Mindfulness Acceptance and Commitment Therapy (ACT) - dummies

Mindfulness Acceptance and Commitment Therapy (ACT)

By Shamash Alidina, Joelle Jane Marshall

An interesting form of therapy that uses mindfulness is ACT — Acceptance and Commitment Therapy. Developed in the early 1980s by Steven Hayes, ACT is grounded in quality science and yet has elements that echo ancient eastern ideas.

The evidence is growing rapidly and so far seems to show that ACT is effective for social anxiety, depression, obsessive compulsive disorder (OCD), borderline personality disorder, workplace stress, chronic pain, weight control, diabetes management, smoking cessation and more.

ACT helps you to accept what’s out of your personal control and commit to action that improves your life. ACT achieves this by:

  • Using mindfulness skills to deal with difficult thoughts and emotions.

  • Helping you to determine your values (what’s truly important for you) and offering ways to help you move towards living by your values.

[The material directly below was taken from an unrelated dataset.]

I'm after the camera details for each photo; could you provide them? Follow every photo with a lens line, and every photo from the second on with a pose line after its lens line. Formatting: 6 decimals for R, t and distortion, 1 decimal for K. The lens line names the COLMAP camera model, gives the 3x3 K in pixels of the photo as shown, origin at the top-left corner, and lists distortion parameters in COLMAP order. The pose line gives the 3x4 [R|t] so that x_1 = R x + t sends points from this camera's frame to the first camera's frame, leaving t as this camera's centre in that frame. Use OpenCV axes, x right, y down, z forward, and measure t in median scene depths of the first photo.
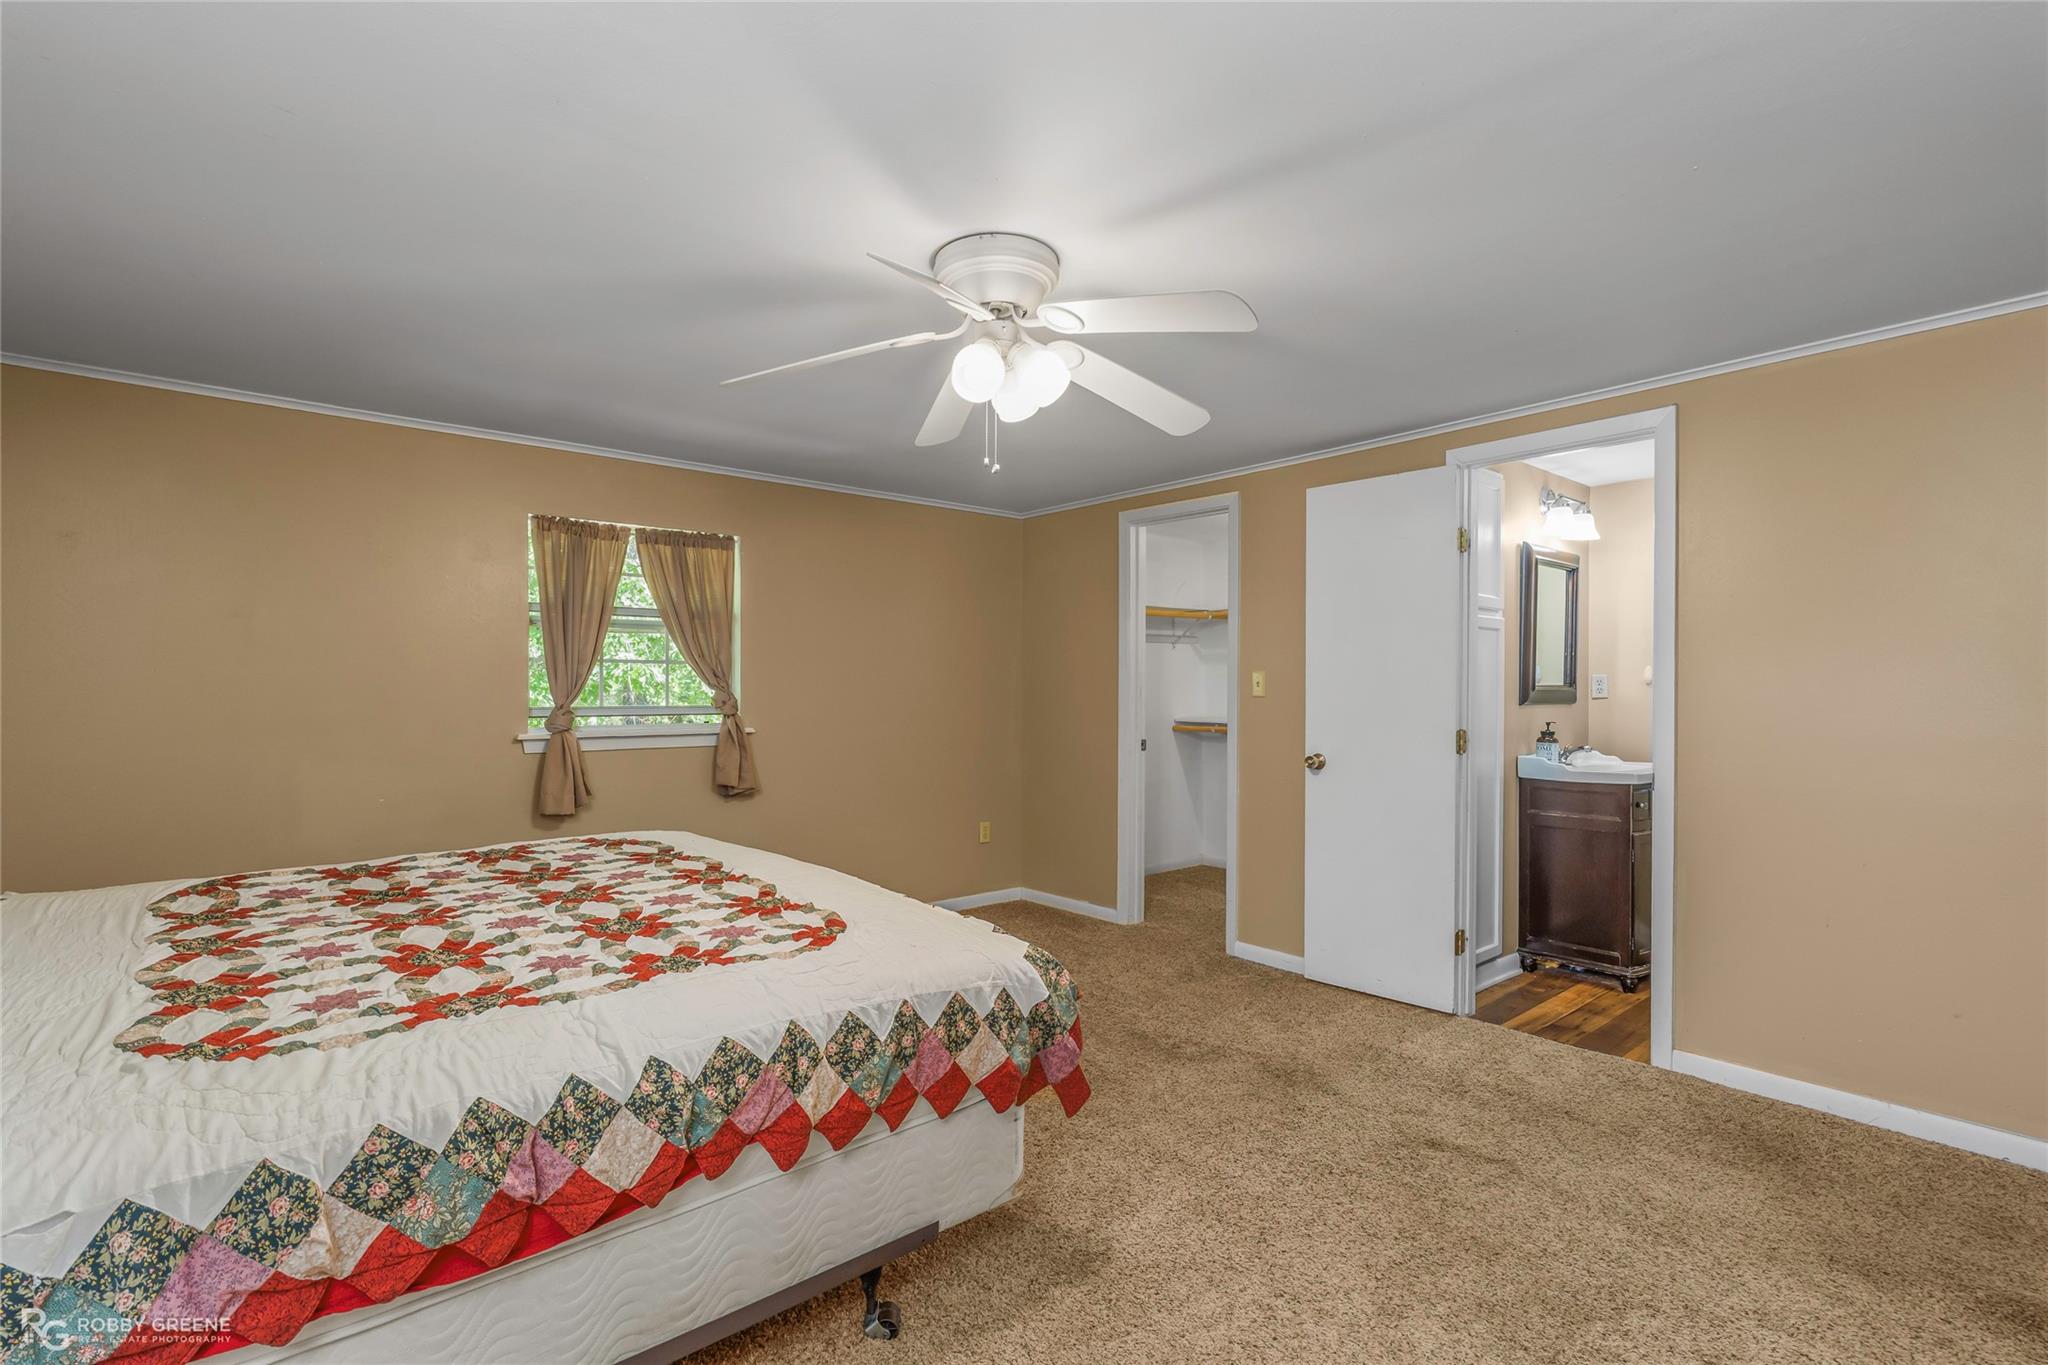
lens RADIAL K [[931.9, 0, 1024.0], [0, 931.9, 682.5], [0, 0, 1]] dist [-0.020845, -0.000014]
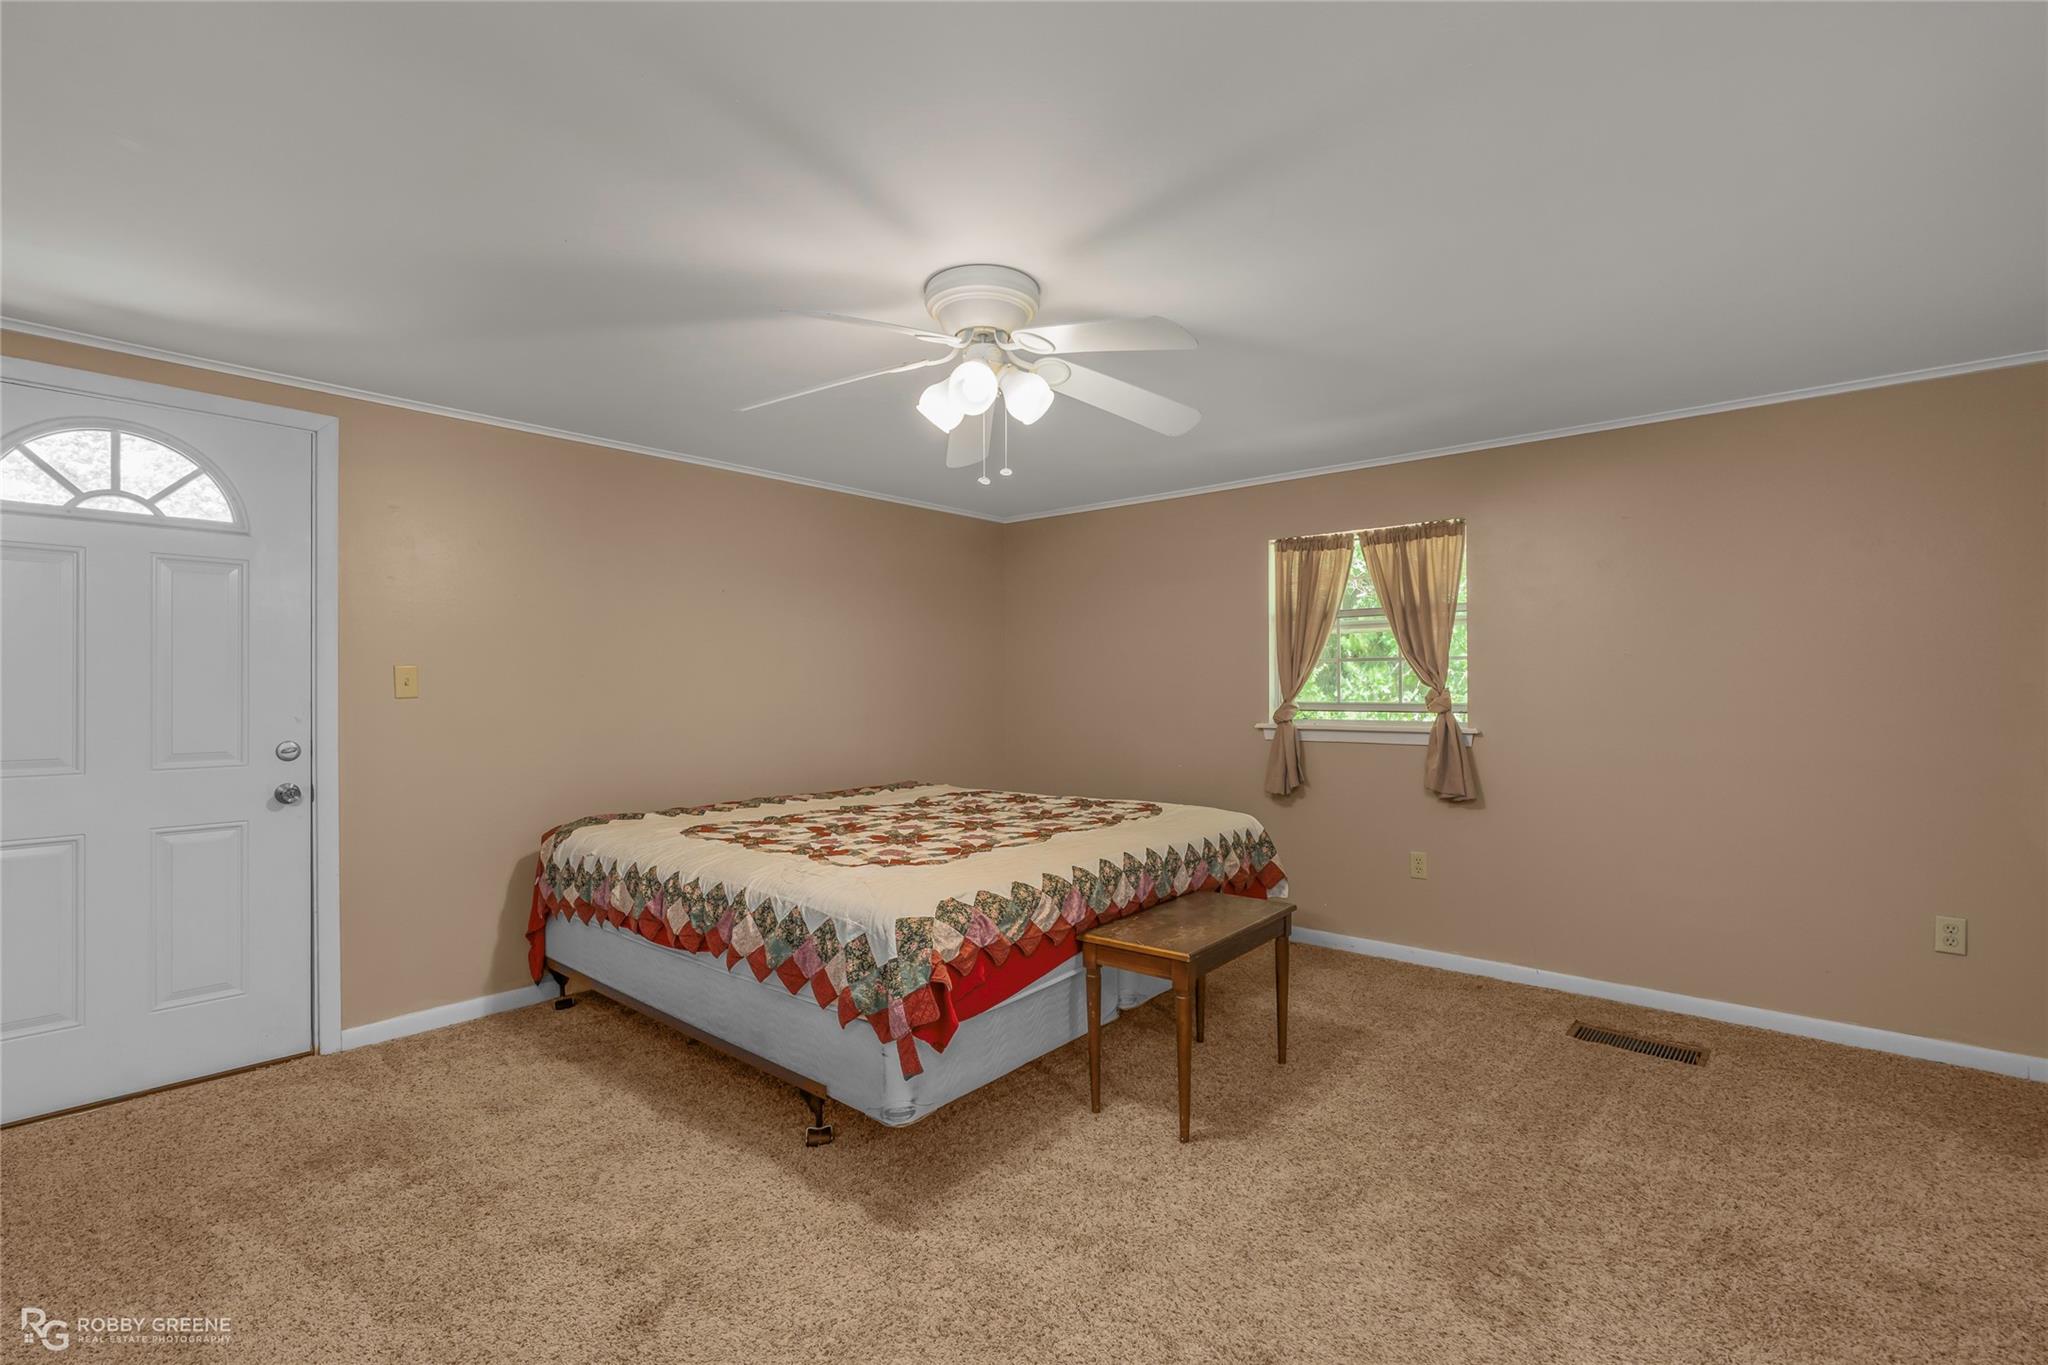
lens RADIAL K [[915.2, 0, 1024.0], [0, 915.2, 682.5], [0, 0, 1]] dist [-0.014887, 0.000007]
pose [[0.173883, -0.003543, -0.984760, 0.576144], [0.007433, 0.999970, -0.002285, 0.002780], [0.984738, -0.006922, 0.173904, 0.484950]]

The mindfulness part comprises four principles:

  • Defusion — Using techniques to let go of difficult thoughts, beliefs and memories. Fusion is about being stuck and so defusion is about becoming unstuck from your thoughts by seeing that thoughts are just sounds and images in the mind.

    For example, if you have the thought, ‘I’m rubbish at everything,’ you can imagine that sentence in front of you with curiosity. Then you imagine Mickey Mouse repeatedly saying the words in a high-pitched voice. Finally, you imagine the character dancing around and saying, ‘I’m rubbish at everything.’ This is just one of many ways to defuse.

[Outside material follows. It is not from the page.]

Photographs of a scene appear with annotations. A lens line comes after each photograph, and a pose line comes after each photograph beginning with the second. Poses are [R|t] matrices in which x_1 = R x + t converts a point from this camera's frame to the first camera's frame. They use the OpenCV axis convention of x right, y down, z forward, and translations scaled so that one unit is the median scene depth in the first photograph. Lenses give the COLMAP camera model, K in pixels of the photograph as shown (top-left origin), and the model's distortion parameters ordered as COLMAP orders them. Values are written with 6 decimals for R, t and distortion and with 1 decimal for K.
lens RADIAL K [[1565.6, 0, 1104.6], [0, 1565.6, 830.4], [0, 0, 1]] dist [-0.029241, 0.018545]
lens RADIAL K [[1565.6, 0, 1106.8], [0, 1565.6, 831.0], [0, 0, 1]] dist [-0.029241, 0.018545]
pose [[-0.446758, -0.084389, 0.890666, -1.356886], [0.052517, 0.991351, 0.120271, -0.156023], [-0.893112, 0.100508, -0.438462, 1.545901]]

  • Acceptance — Making space for painful thoughts, feelings and sensations without struggling against them. Acceptance isn’t admitting defeat or resignation or thinking that the experience is going to exist forever. Acceptance is letting go of the fight with your present-moment experience.

  • Present moment — Being in contact with the here-and-now experience with curiosity and a sense of openness.

  • Observing yourself — Stepping back as the observer or witness of your experience as spacious, open awareness. You discover how to watch thoughts and emotions arise and pass away as an observer instead of identifying with the experience.

The main difference between the ACT approach and other mindfulness approaches is the emphasis on action and less of a focus on long meditations. The idea is to use mindfulness skills to help you manage your difficult thoughts and emotions as you move towards taking action based on your core values.